### Passage to read
*** Block opens ***
Archive for the 'Smoking Cessation' Category

Smoking health hazards may pass on to descendants

Some men say they’ll quit smoking after their child is born, a new study indicates a good reason to quit well in advance of trying to conceive. The findings of this recent study suggest that the consequences of smoking extend beyond the smoker to their nonsmoking descendents. While it has long been known that smoking causes DNA damage, this study is the first evidence that tobacco actually causes inheritable male mutations in the sperm. If inherited, these mutations persist as irreversible changes in the genetic composition of offspring.

via Cancer Research, June 2007

Smoking ban linked with decrease in hospital admissions for heart attack

In the five months after a strict smoking ban in public places was enacted in northern Italy, hospital admissions for acute myocardial infarction dropped by 11%. This is the second study of this kind to report a decline in hospital admissions for acute myocardial infarction following initiation of a ban of this nature.

via European Heart Journal October 2006

Smoking cessation drug approved by the FDA

The U.S. Food and Drug Administration (FDA) has approved Chantix (varenicline tartrate) to help cigarette smokers stop smoking. Chantix is an oral tablet to be taken twice daily for 12 weeks. It will be available by prescription only and is not recommended for children under 18 years of age.

The active ingredient in Chantix, varenicline tartrate, acts at sites in the brain affected by nicotine and may help those who wish to give up smoking in two ways: by providing some nicotine effects to ease the withdrawal symptoms and by blocking the effects of nicotine from cigarettes if they resume smoking.
*** Block closes ***
### Given data
*** Block opens ***
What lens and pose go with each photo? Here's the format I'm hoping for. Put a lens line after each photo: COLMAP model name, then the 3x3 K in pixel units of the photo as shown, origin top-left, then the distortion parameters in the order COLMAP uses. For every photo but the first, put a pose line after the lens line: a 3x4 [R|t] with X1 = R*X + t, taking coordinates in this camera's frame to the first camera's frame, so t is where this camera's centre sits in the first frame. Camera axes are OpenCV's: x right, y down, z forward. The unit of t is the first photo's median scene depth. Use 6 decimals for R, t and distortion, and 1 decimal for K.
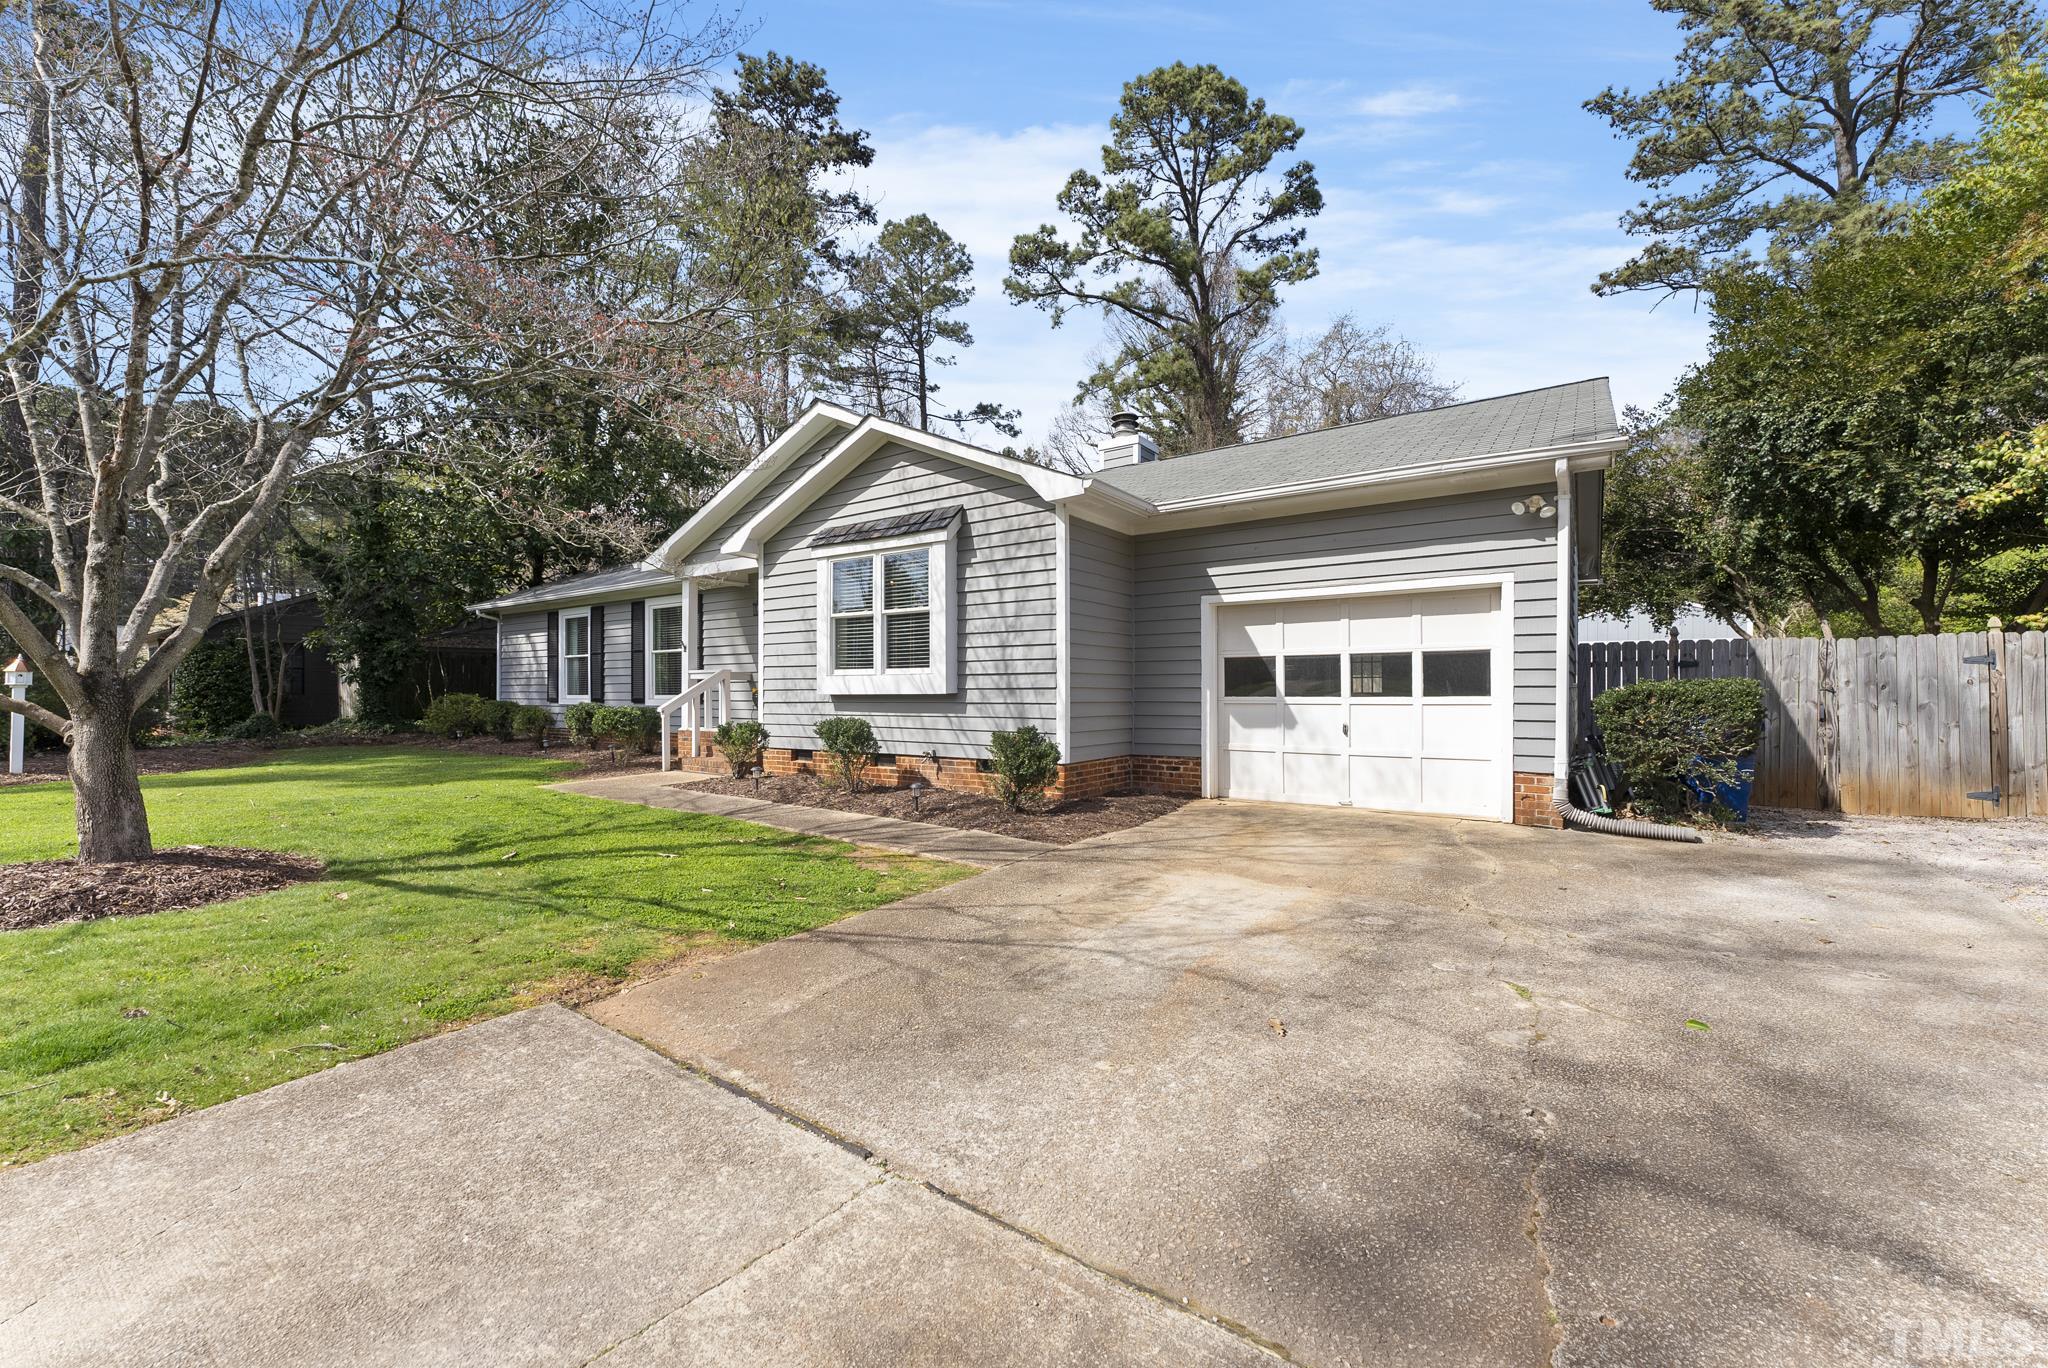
lens RADIAL K [[815.8, 0, 1019.0], [0, 815.8, 688.9], [0, 0, 1]] dist [-0.002093, 0.000001]
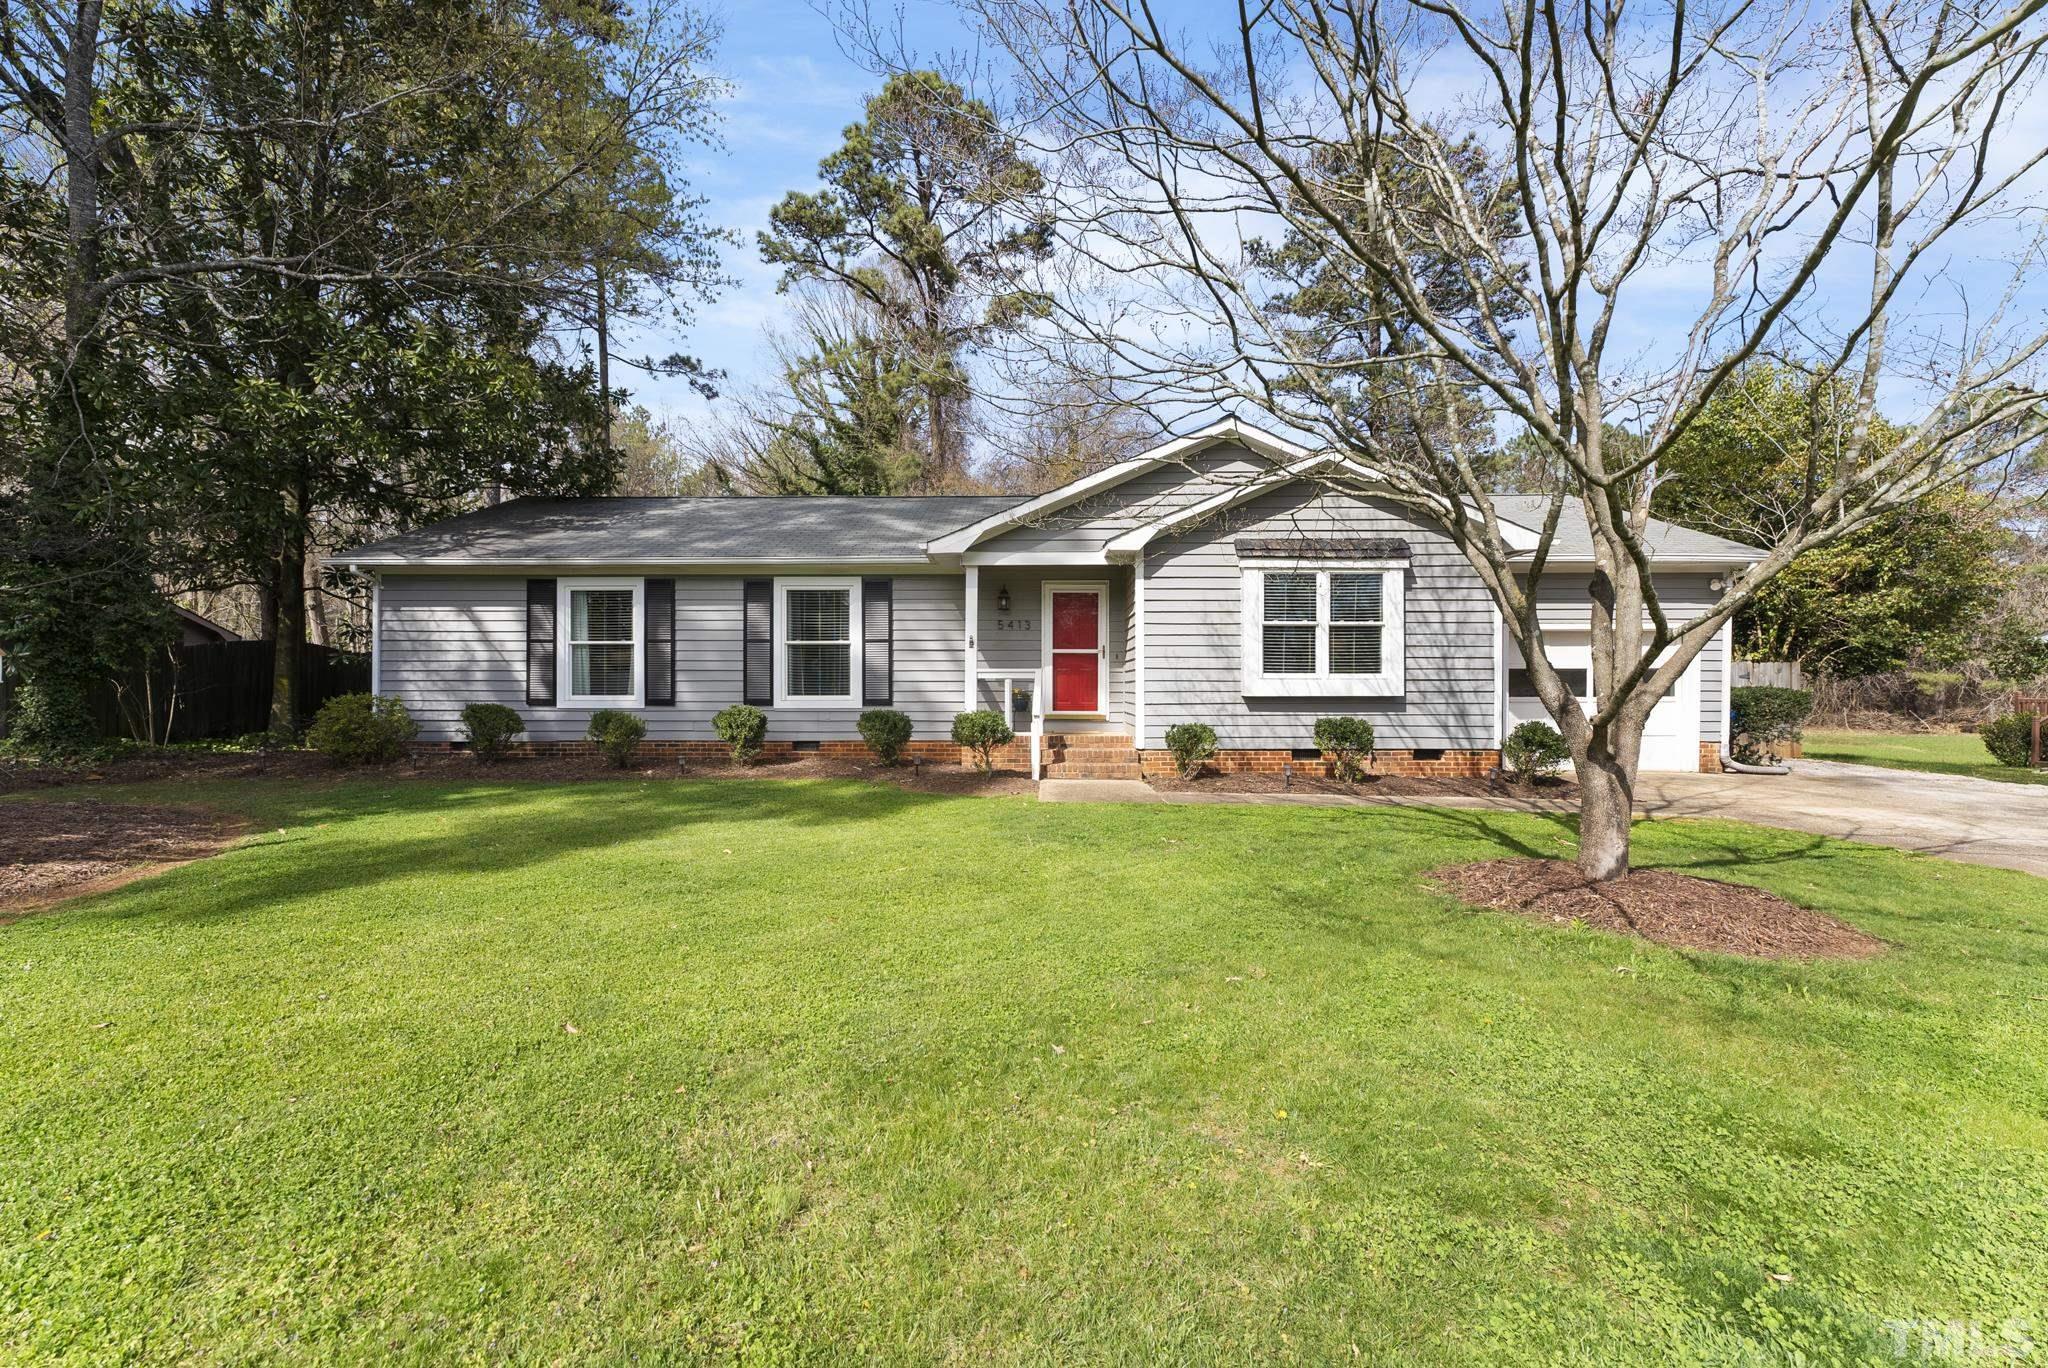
lens RADIAL K [[819.0, 0, 1015.9], [0, 819.0, 683.3], [0, 0, 1]] dist [-0.002043, -0.000190]
pose [[0.827182, -0.000713, 0.561934, -1.136159], [-0.003925, 0.999967, 0.007047, -0.017295], [-0.561920, -0.008034, 0.827152, 0.300685]]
*** Block closes ***
### Task directions
Copy out the entire smoking cessation archive above, word for word, without any changes.

### Result of this exercise
Archive for the 'Smoking Cessation' Category

Smoking health hazards may pass on to descendants

Some men say they’ll quit smoking after their child is born, a new study indicates a good reason to quit well in advance of trying to conceive. The findings of this recent study suggest that the consequences of smoking extend beyond the smoker to their nonsmoking descendents. While it has long been known that smoking causes DNA damage, this study is the first evidence that tobacco actually causes inheritable male mutations in the sperm. If inherited, these mutations persist as irreversible changes in the genetic composition of offspring.

via Cancer Research, June 2007

Smoking ban linked with decrease in hospital admissions for heart attack

In the five months after a strict smoking ban in public places was enacted in northern Italy, hospital admissions for acute myocardial infarction dropped by 11%. This is the second study of this kind to report a decline in hospital admissions for acute myocardial infarction following initiation of a ban of this nature.

via European Heart Journal October 2006

Smoking cessation drug approved by the FDA

The U.S. Food and Drug Administration (FDA) has approved Chantix (varenicline tartrate) to help cigarette smokers stop smoking. Chantix is an oral tablet to be taken twice daily for 12 weeks. It will be available by prescription only and is not recommended for children under 18 years of age.

The active ingredient in Chantix, varenicline tartrate, acts at sites in the brain affected by nicotine and may help those who wish to give up smoking in two ways: by providing some nicotine effects to ease the withdrawal symptoms and by blocking the effects of nicotine from cigarettes if they resume smoking.